Öyle ki, Mart ayında açıklanacak yeni projeyle, ders sayılarında yarı yarıya azalma olacağını, hususiyle Meslekî ve Teknik eğitimde yapılacak yenilikle, iş garantili statü tatbik edileceğini, imtihanlar için rahatlık getirileceğini, çok sayıda lise açılacağını v.s. müjdeliyordu! Yapılacak değişikliklerin gerçekten faydalı olacağını temenni etmekle birlikte, bu hususta endişeli olduğumu da beyan etmek isterim.

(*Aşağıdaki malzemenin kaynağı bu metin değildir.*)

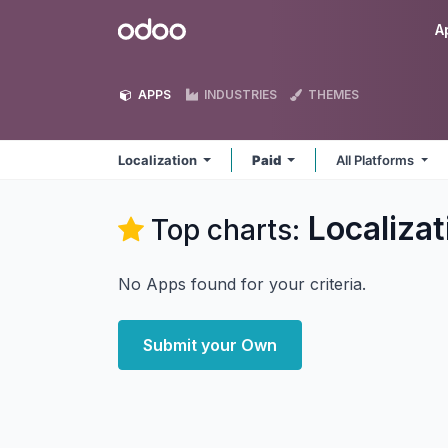
Skip to Content
Odoo
A
APPS
INDUSTRIES
THEMES
Localization
Paid
All Platforms
Localizat
Top charts:
No Apps found for your criteria.
Submit your Own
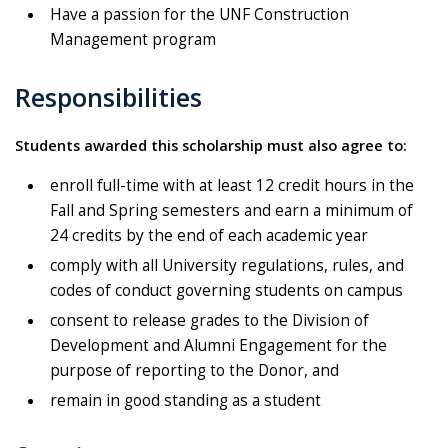
Have a passion for the UNF Construction
Management program
Responsibilities
Students awarded this scholarship must also agree to:
enroll full-time with at least 12 credit hours in the
Fall and Spring semesters and earn a minimum of
24 credits by the end of each academic year
comply with all University regulations, rules, and
codes of conduct governing students on campus
consent to release grades to the Division of
Development and Alumni Engagement for the
purpose of reporting to the Donor, and
remain in good standing as a student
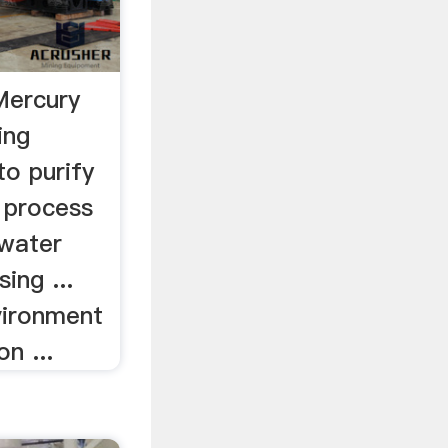
Mercury
ing
to purify
 process
 water
ing ...
vironment
n ...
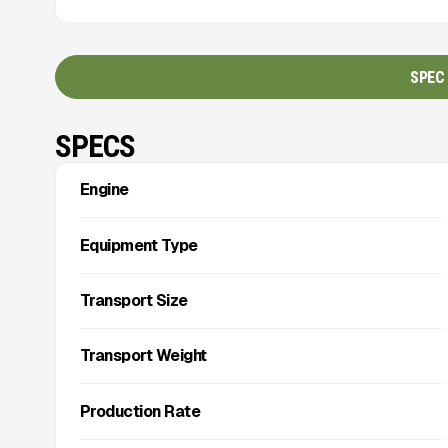
SPEC
SPECS
Engine
Equipment Type
Transport Size
Transport Weight
Production Rate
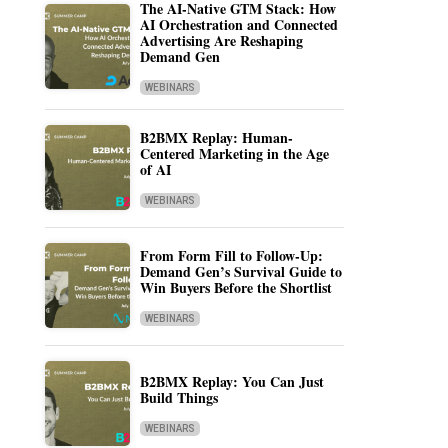
The AI-Native GTM Stack: How
AI Orchestration and Connected
Advertising Are Reshaping
Demand Gen
WEBINARS
B2BMX Replay: Human-
Centered Marketing in the Age
of AI
WEBINARS
From Form Fill to Follow-Up:
Demand Gen’s Survival Guide to
Win Buyers Before the Shortlist
WEBINARS
B2BMX Replay: You Can Just
Build Things
WEBINARS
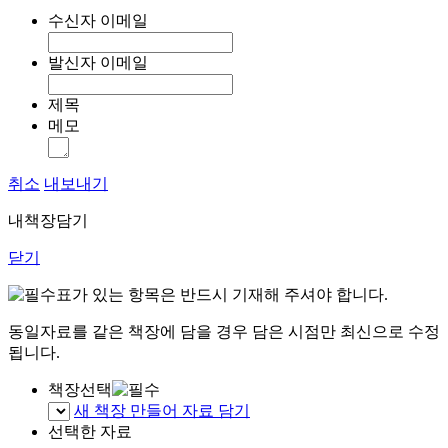
수신자 이메일
발신자 이메일
제목
메모
취소
내보내기
내책장담기
닫기
표가 있는 항목은 반드시 기재해 주셔야 합니다.
동일자료를 같은 책장에 담을 경우 담은 시점만 최신으로 수정
됩니다.
책장선택
새 책장 만들어 자료 담기
선택한 자료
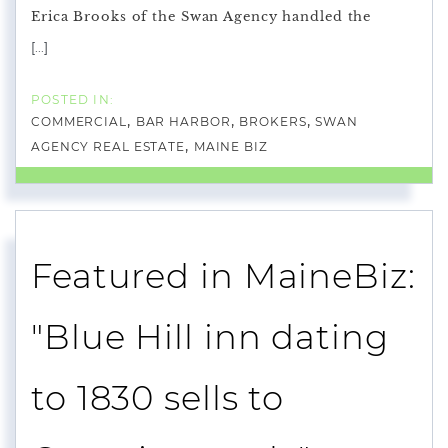
Erica Brooks of the Swan Agency handled the
[...]
COMMERCIAL
BAR HARBOR
BROKERS
SWAN
AGENCY REAL ESTATE
MAINE BIZ
Featured in MaineBiz:
"Blue Hill inn dating
to 1830 sells to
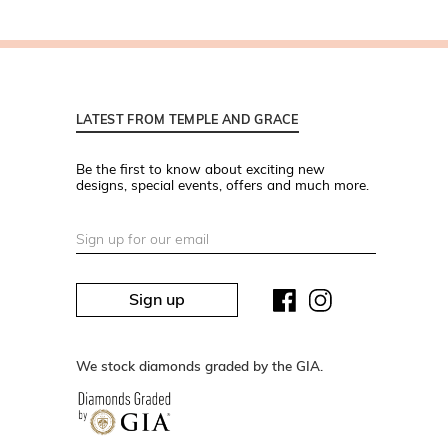
LATEST FROM TEMPLE AND GRACE
Be the first to know about exciting new
designs, special events, offers and much more.
Sign up
We stock diamonds graded by the GIA.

Kısa aralıklarla Eğitim müfredatında değişiklik yapılması, âdet haline geldi. Âdeta günübirlik bir meta oldu. Öyle ki M. E. B’nın hazırladığı yönetmelikle getirdiği yeniliklerde her yıl değişmeler oluyor. Çünkü evdeki pazar, çarşıya uymuyor. Gelişme adına yapılan değişiklikler göz boyama veya dostlar alış verişte görsün nevinden öteye gitmiyor. Bu da bizdeki “Eğitim Sistemi”nin sağlam zemine oturmadığının parametresidir.
Yaklaşık bir asırdan bu yana tatbik edilen bu sistem, bu güne kadar belki dokuz bin kere değişiklik geçirdi. Yine de Ülkemize faydalı bir hale getirilemedi. Bu gidişle de asla getirilemeyecektir! Çünkü bu sahada yapılan bütün çalışmalarda öze inilmiyor, Toplumun maddî manevî temel değerleri, zengin tarihi tecrübesi yok sayılıyor. Aslında sistem, birilerinin telkinatıyla şerefli maziyi unutturma düşüncesine dayandırılmaktadır. Millet hipnotize edilmiştir! Onun içindir ki muvaffak olma şansı yoktur!
Bu güne kadar yapılan tatbikatlardan anlaşılıyor ki, unutturulmak istenen ve bir hayli de unutturulan ve mazide kalan, Ahlâk ve Mâneviyata dayanan temel değerlerimizdir. Bu yüksek değerler, bin yıldır İslâm’ın bayraktarlığını yapan, birçok hususlarda ve medeniyette Dünya’ya rehberlik eden, çok sayıda dillere destan olan devlet idarecilerini ve Müslüman İlim Öncülerini ve büyük sanatkârları yetiştiren kahraman ecdadımızın mirası olan değerlerdir.
Bir asırdan beri yapılan tatbikatlar ise, Dinden ve Ahlâktan tamamen tecrit edilmiş, Materyalist (maddeci) felsefeye dayanan bir eğitim sistemidir. Hadise maalesef çok üzücü ve düşündürücüdür!
ASIL MÜHİM OLAN
Asıl mesele, tahsil müddeti ve metodu, imtihan şekli, yeni okul açmak v.s. gibi hususlar değildir. Dinden, ahlâktan ve mâneviyattan tamamen uzak olan bu eğitim sistemi, bu güne kadar yapılan birçok müdahalelerle ayakta tutulmaya çalışılmıştır. Bu gün gelinen vahim durumların yegâne gayesi, sahip olduğumuz bin yıllık temel değerlerimizden uzaklaştırılmamızdır!
Asıl mühim mesele, bir asra yakın bir zamandan beri, tepeden inme, halka rağmen, dayatmalı olarak tatbik edilen temel eğitim politikasının değişmesi, dolayısıyla öz değerlerimizi büyük bir hassasiyetle korumaktır!